(DOCUMENT EXTRACT):

— START —

Keep walking

Late 20th century capitalism has made human identity unstable and unsustainable

In the very second stanza of The Cyborg Manifesto (1985) — her game-changing thesis about feminism and identity politics — American feminist philosopher Donna Haraway claimed that the boundary between social reality and science fiction is an optical illusion. Late 20th century capitalism, she contended, had made human identity unstable and unsustainable and pushed humans — in life as in labour — into a war with machines. Her counteroffensive was in bringing forth the idea of the cyborg — “creatures simultaneously animal and machine” — a species without gender, without history and without an originary mythology. Not that this idea was entirely new to science fiction; Karel Capek’s Rossum’s Universal Robots (the source of the “robot”) did venture into this possibility much early. Ms Haraway politicises the possibility, infusing the cyborg with an entrenched radicalism than seeing them merely as placid humanoids.

— END —

(SUPPLIED INFORMATION):
— START —

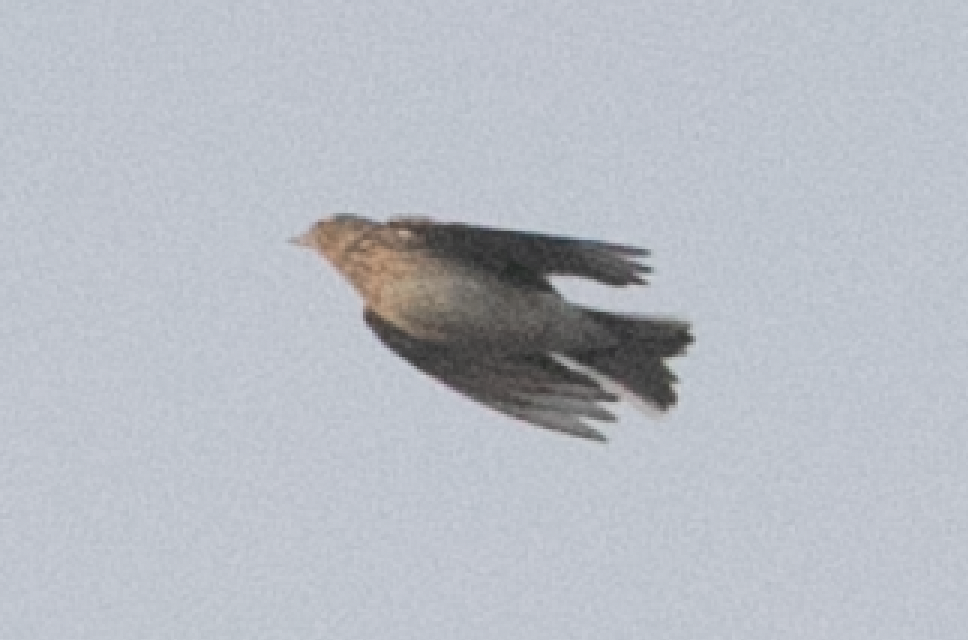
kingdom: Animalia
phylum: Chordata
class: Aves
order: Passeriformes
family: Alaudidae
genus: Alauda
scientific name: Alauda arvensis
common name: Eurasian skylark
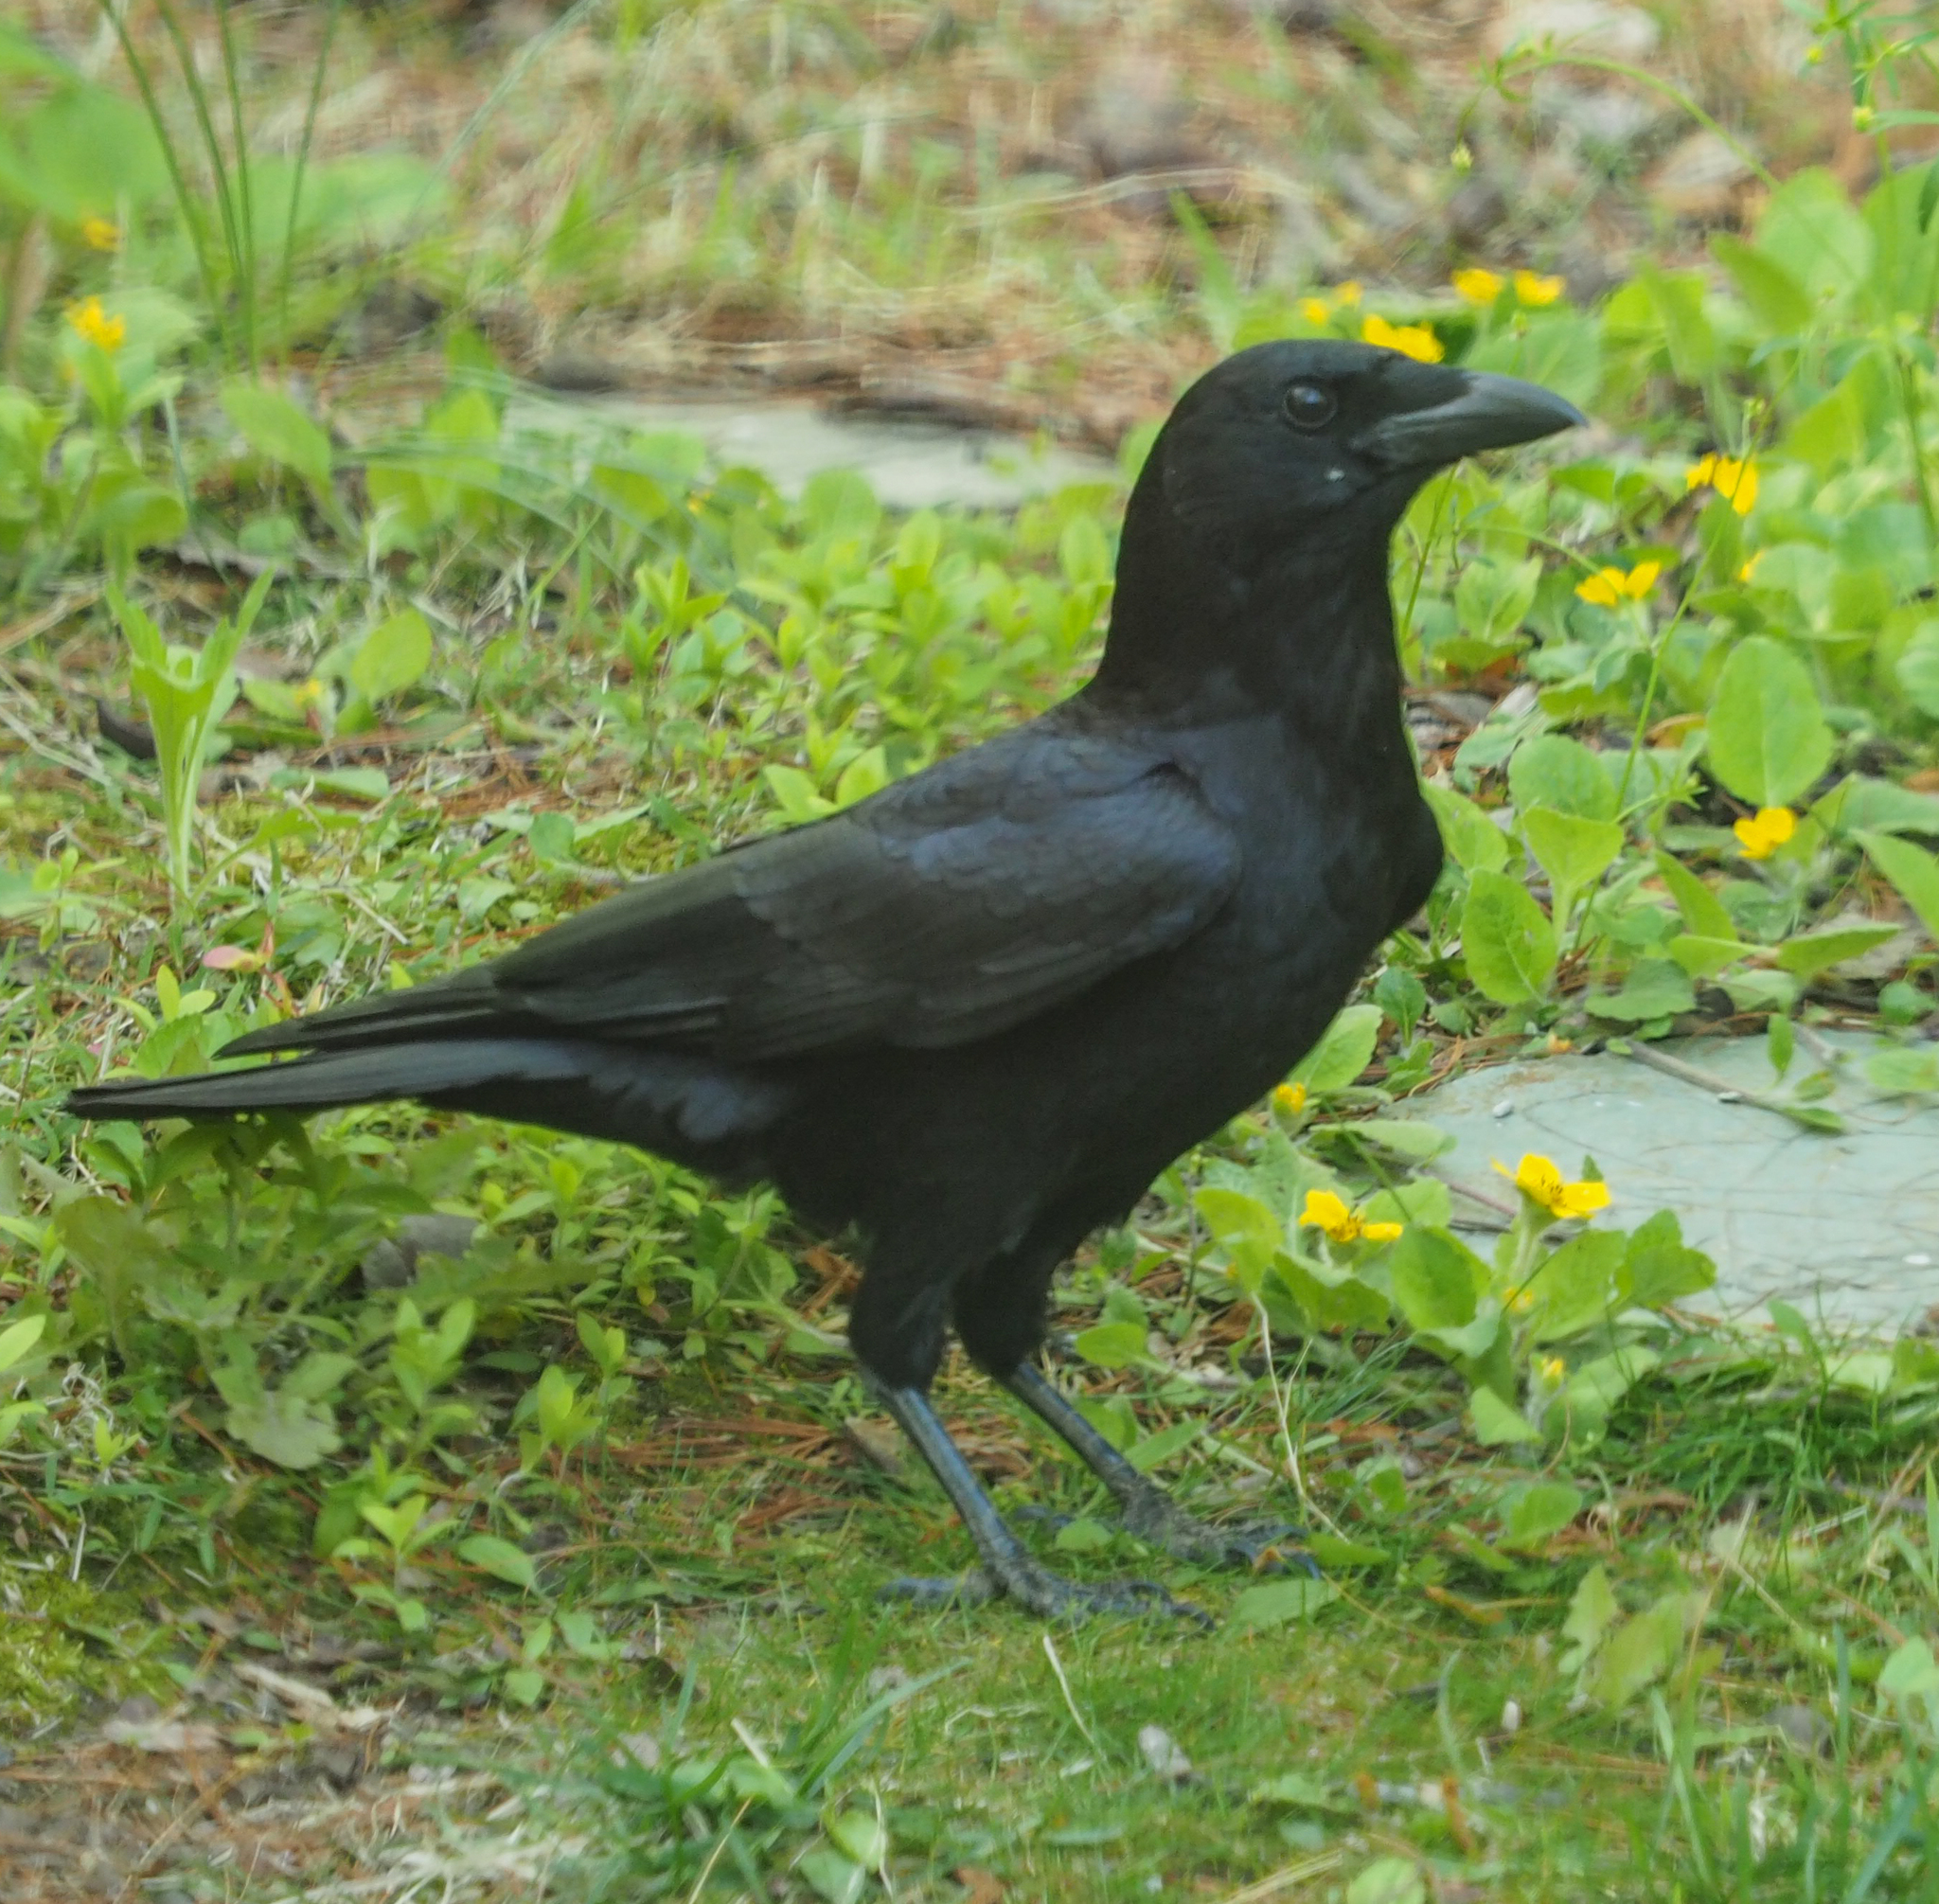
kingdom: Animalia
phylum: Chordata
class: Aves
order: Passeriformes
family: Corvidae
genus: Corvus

— END —
— START —

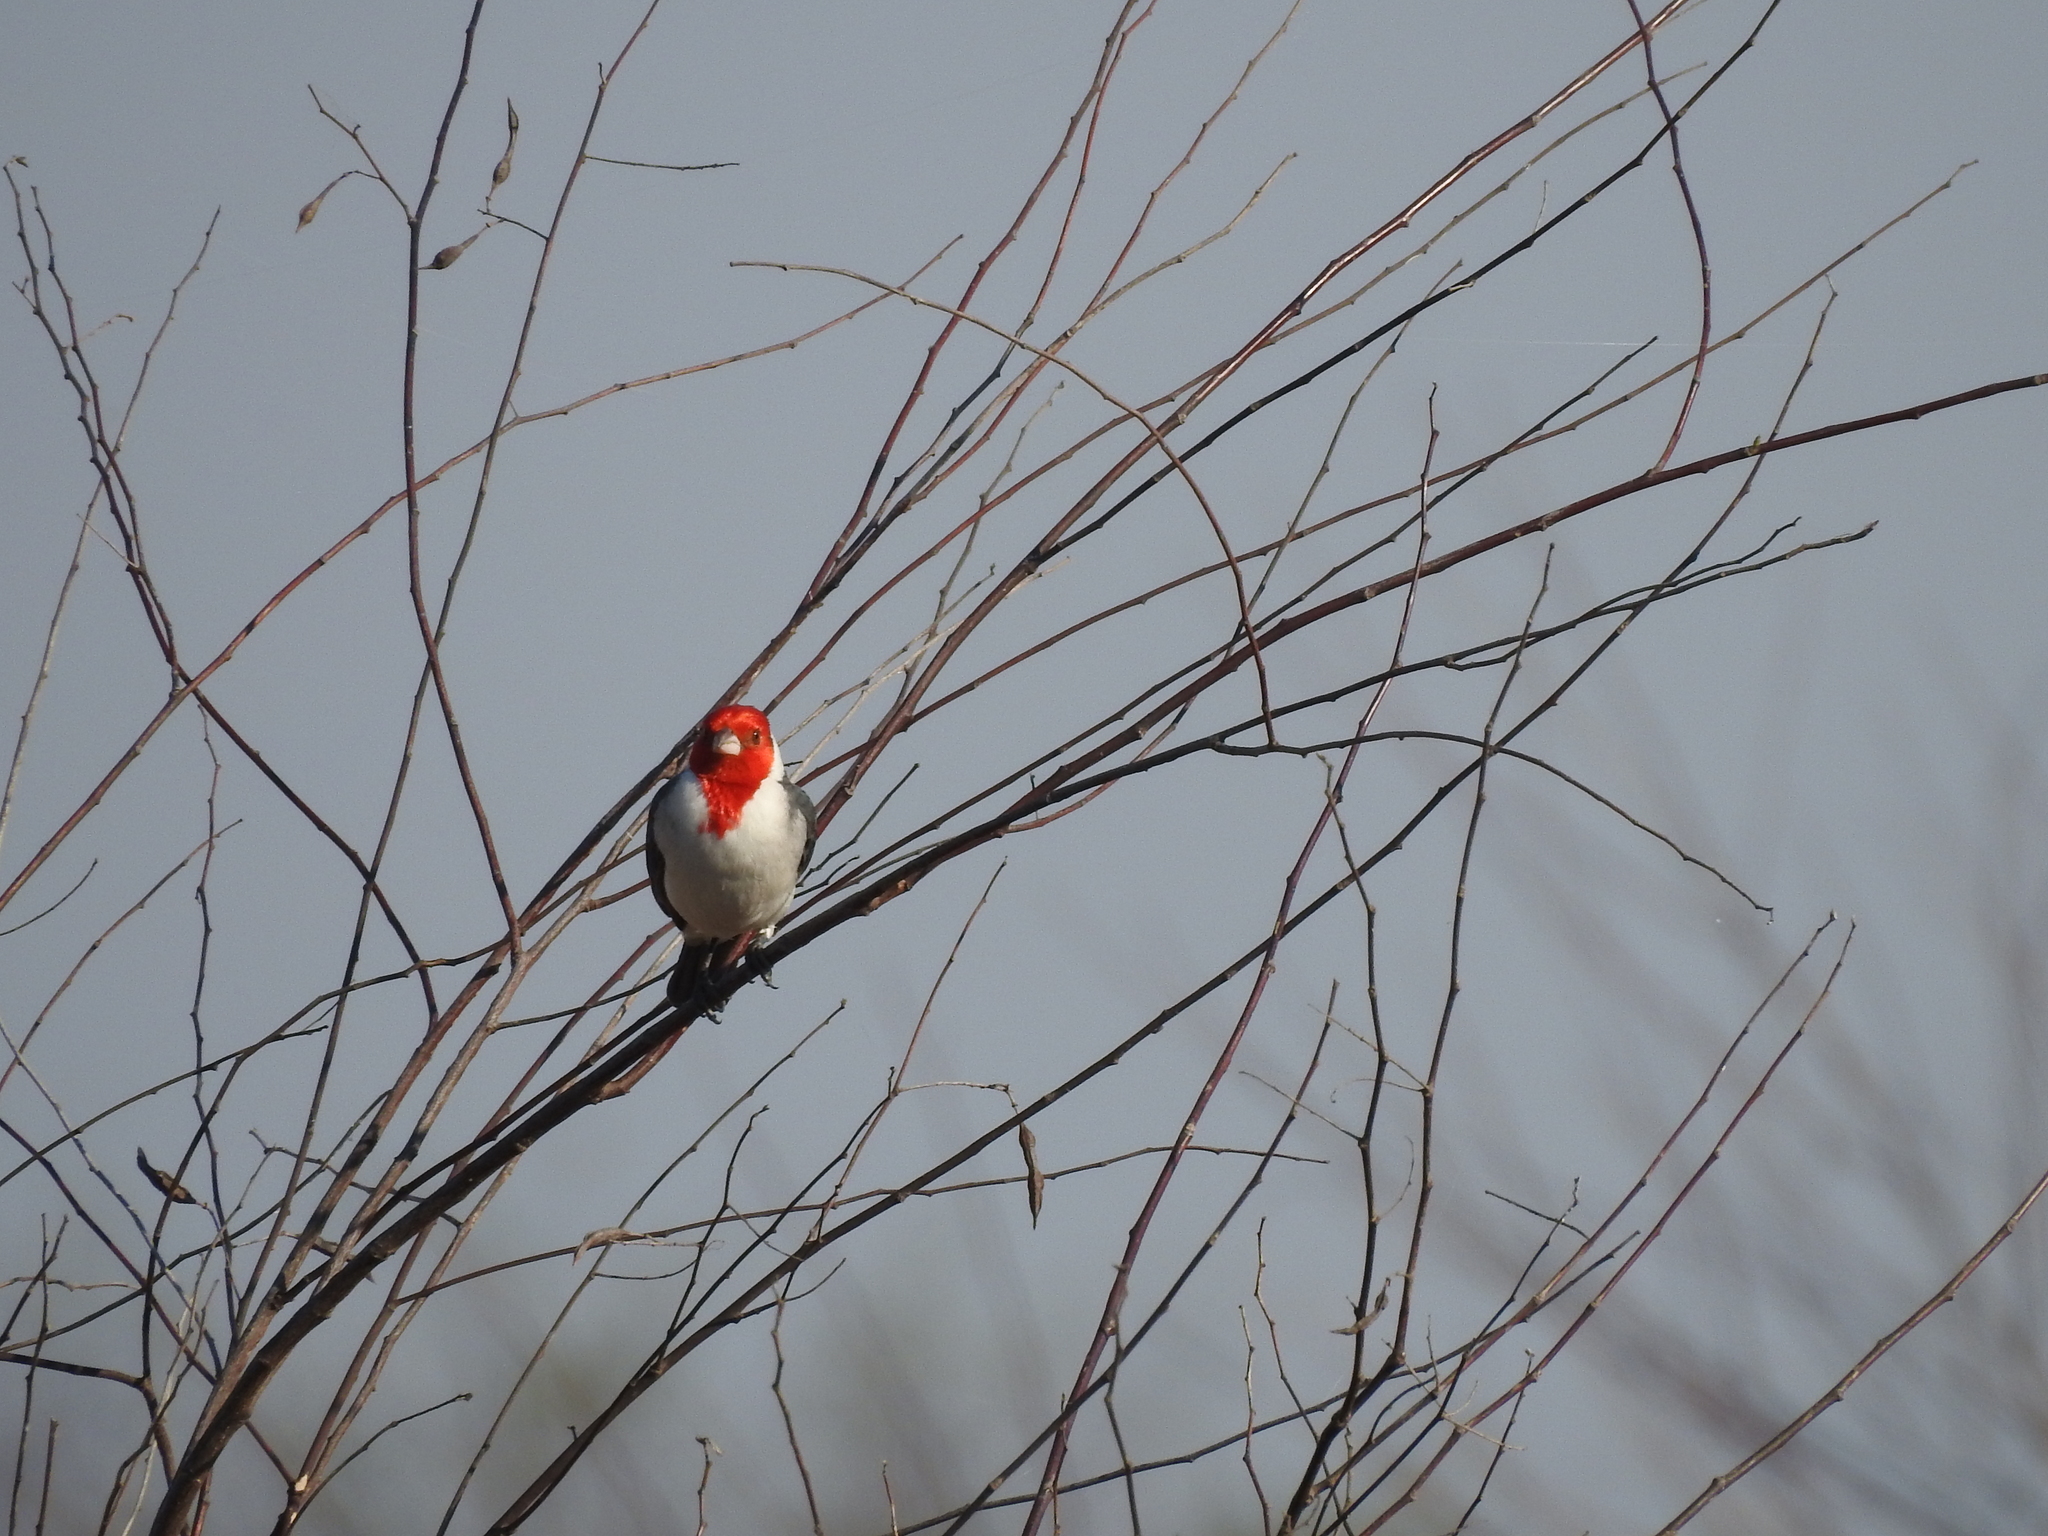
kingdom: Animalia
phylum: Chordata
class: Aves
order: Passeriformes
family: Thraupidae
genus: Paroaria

— END —

(WORK TO COMPLETE): Carry on the essay about Donna Haraway's cyborg, picking up right after its last sentence.

(EXERCISE RESULT):
In three decades since, cyborgs seem to have arrived. But from a different register. The new book from Yuval Noah Harari, whose Sapiens was a global phenomenon, calls itself Homo Deus or godmen. In this book, Mr Harari predicts a supra-wired future. In Mr Harari’s future world order, humans will agree to give up meaning in exchange for power and a few extremely powerful techno-tsars — godmen — will control 99.9 per cent of others by controlling the information they generate. In short, we will be equal parts cyborgs, but

as is the rule, some cyborgs will be more equal, way more equal, than others.

And the process is well underway. At Stockholm’s a high-tech office block Epicenter — a deeply meaningful name if there ever was one — employees are inserted with a rice-grain sized Radio Frequency Identification (RFID) chip on the fleshy parts of the their palm, at the bottom of their thumb. At the moment the chip eases things that a biometric card will otherwise do — open the door at the wave of a hand, run the photocopier, get you a coffee and give you access to other, similarly-chipped smart machines which seem to know what you want from them before you do. But it will only get more controlling from here. Thus chipped, you will become available for surveillance every nanosecond you are alive, while the chip records and sends real-time data to a server buried in the Arctic. You are slowly little more than a cyborg. You are a cyborg slave.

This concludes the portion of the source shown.